_Written task_
The lines below from the one with "Saída do parque: 08:00h" up to and including the one with "срібла з фіанітами 5882-р" are what you should set down, exactly and without pictures.

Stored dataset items
==*==
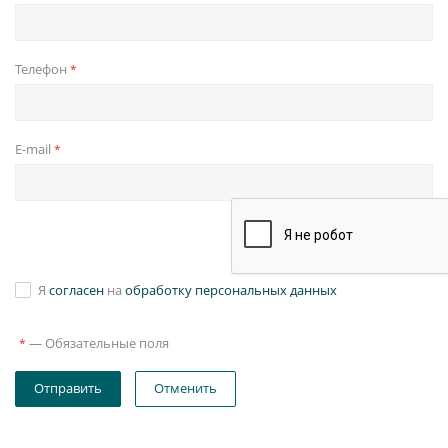
Телефон
*
E-mail
*
Я
согласен
на
обработку персональных данных
—
Обязательные поля
*
Отправить
Отменить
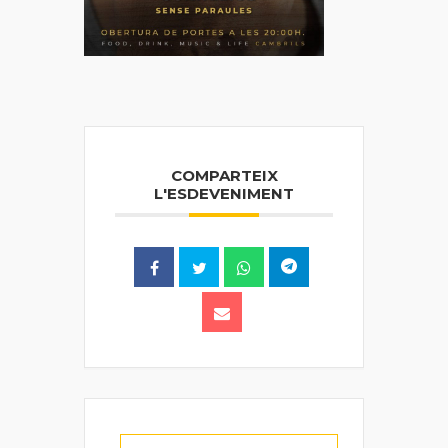
COMPARTEIX
L'ESDEVENIMENT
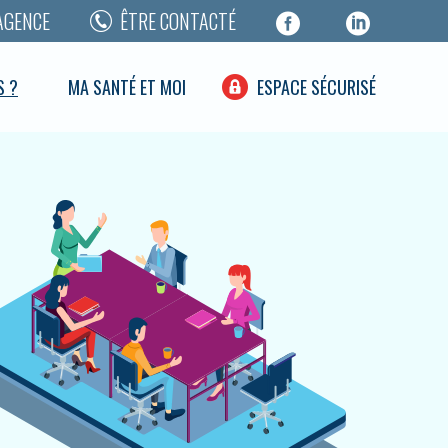
AGENCE
ÊTRE CONTACTÉ
S ?
MA SANTÉ ET MOI
ESPACE SÉCURISÉ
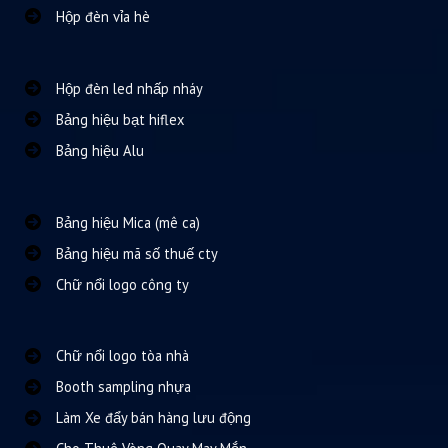
Hộp đèn vỉa hè
Hộp đèn led nhấp nháy
Bảng hiệu bạt hiflex
Bảng hiệu Alu
Bảng hiệu Mica (mê ca)
Bảng hiệu mã số thuế cty
Chữ nổi logo công ty
Chữ nổi logo tòa nhà
Booth sampling nhựa
Làm Xe đẩy bán hàng lưu động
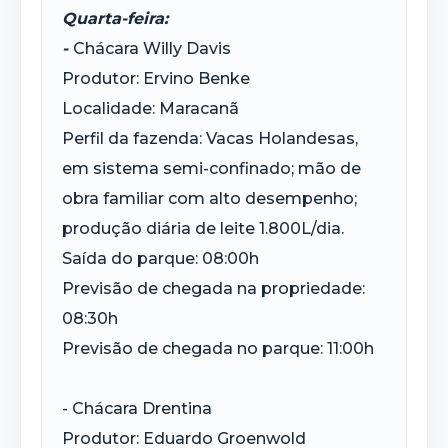
Quarta-feira:
-
Chácara Willy Davis
Produtor: Ervino Benke
Localidade: Maracanã
Perfil da fazenda: Vacas Holandesas,
em sistema semi-confinado; mão de
obra familiar com alto desempenho;
produção diária de leite 1.800L/dia.
Saída do parque: 08:00h
Previsão de chegada na propriedade:
08:30h
Previsão de chegada no parque: 11:00h
- Chácara Drentina
Produtor: Eduardo Groenwold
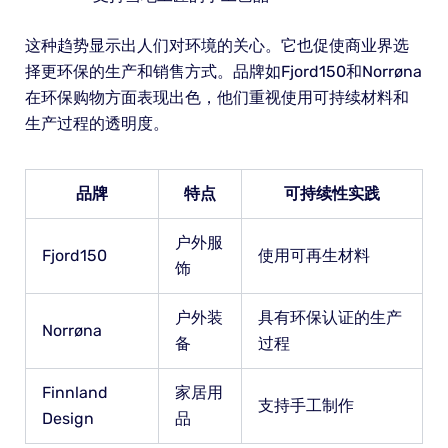
这种趋势显示出人们对环境的关心。它也促使商业界选
择更环保的生产和销售方式。品牌如Fjord150和Norrøna
在环保购物方面表现出色，他们重视使用可持续材料和
生产过程的透明度。
品牌
特点
可持续性实践
户外服
Fjord150
使用可再生材料
饰
户外装
具有环保认证的生产
Norrøna
备
过程
Finnland
家居用
支持手工制作
Design
品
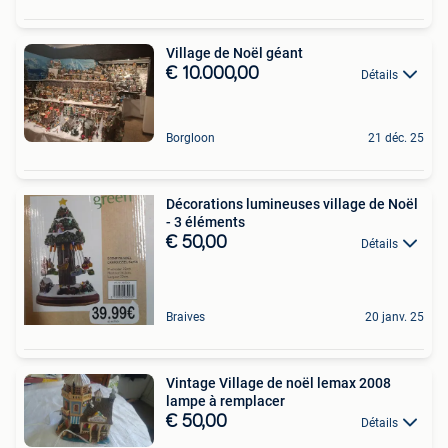
Village de Noël géant
€ 10.000,00
Détails
Borgloon
21 déc. 25
Décorations lumineuses village de Noël
- 3 éléments
€ 50,00
Détails
Braives
20 janv. 25
Vintage Village de noël lemax 2008
lampe à remplacer
€ 50,00
Détails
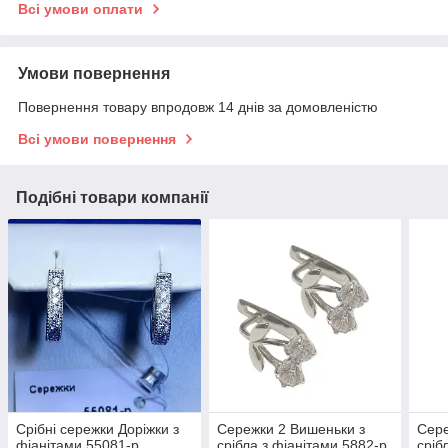
Всі умови оплати
Умови повернення
Повернення товару впродовж 14 днів за домовленістю
Всі умови повернення
Подібні товари компанії
Срібні сережки Доріжки з
Сережки 2 Вишеньки з
Сере
фіанітами 55081-р
срібла з фіанітами 5882-р
сріб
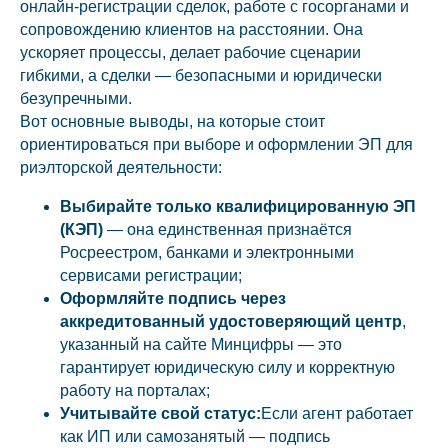
онлайн-регистрации сделок, работе с госорганами и
сопровождению клиентов на расстоянии. Она
ускоряет процессы, делает рабочие сценарии
гибкими, а сделки — безопасными и юридически
безупречными.
Вот основные выводы, на которые стоит
ориентироваться при выборе и оформлении ЭП для
риэлторской деятельности:
Выбирайте только квалифицированную ЭП
(КЭП)
— она единственная признаётся
Росреестром, банками и электронными
сервисами регистрации;
Оформляйте подпись через
аккредитованный удостоверяющий центр
,
указанный на сайте Минцифры — это
гарантирует юридическую силу и корректную
работу на порталах;
Учитывайте свой статус:
Если агент работает
как ИП или самозанятый — подпись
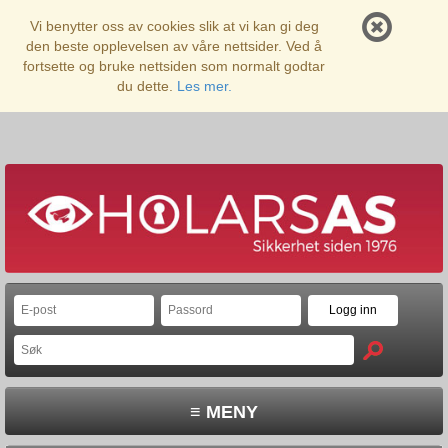
Vi benytter oss av cookies slik at vi kan gi deg
den beste opplevelsen av våre nettsider. Ved å
fortsette og bruke nettsiden som normalt godtar
du dette.
Les mer.
≡ MENY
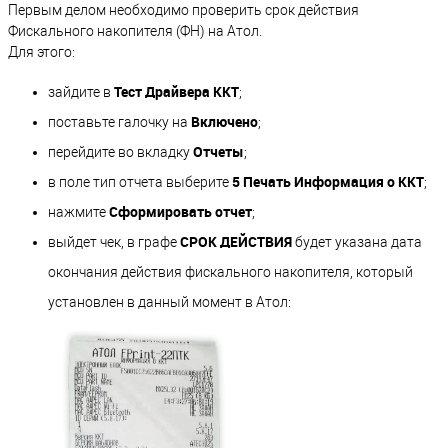
Первым делом необходимо проверить срок действия
Фискального накопителя (ФН) на Атол.
Для этого:
Тест Драйвера ККТ
зайдите в
;
Включено
поставьте галочку на
;
Отчеты
перейдите во вкладку
;
5 Печать Информация о ККТ
в поле тип отчета выберите
;
Сформировать отчет
нажмите
;
СРОК ДЕЙСТВИЯ
выйдет чек, в графе
будет указана дата
окончания действия фискального накопителя, который
установлен в данный момент в Атол:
==*==
_Solved problem_
Saída do parque: 08:00h
Previsão de chegada na propriedade:
08:30h
Previsão de chegada no parque: 11:00h
- Chácara Drentina
Produtor: Eduardo Groenwold
这种趋势显示出人们对环境的关心。它也促使商业界选
择更环保的生产和销售方式。品牌如Fjord150和Norrøna
在环保购物方面表现出色，他们重视使用可持续材料和
生产过程的透明度。
品牌
特点
可持续性实践
户外服
Fjord150
使用可再生材料
饰
户外装
具有环保认证的生产
Norrøna
备
过程
Finnland
家居用
支持手工制作
Design
品
Village de Noël géant
€ 10.000,00
Détails
Borgloon
21 déc. 25
Décorations lumineuses village de Noël
- 3 éléments
€ 50,00
Détails
Braives
20 janv. 25
Vintage Village de noël lemax 2008
lampe à remplacer
€ 50,00
Détails
Всі умови оплати
Умови повернення
Повернення товару впродовж 14 днів за домовленістю
Всі умови повернення
Подібні товари компанії
Срібні сережки Доріжки з
Сережки 2 Вишеньки з
Сере
фіанітами 55081-р
срібла з фіанітами 5882-р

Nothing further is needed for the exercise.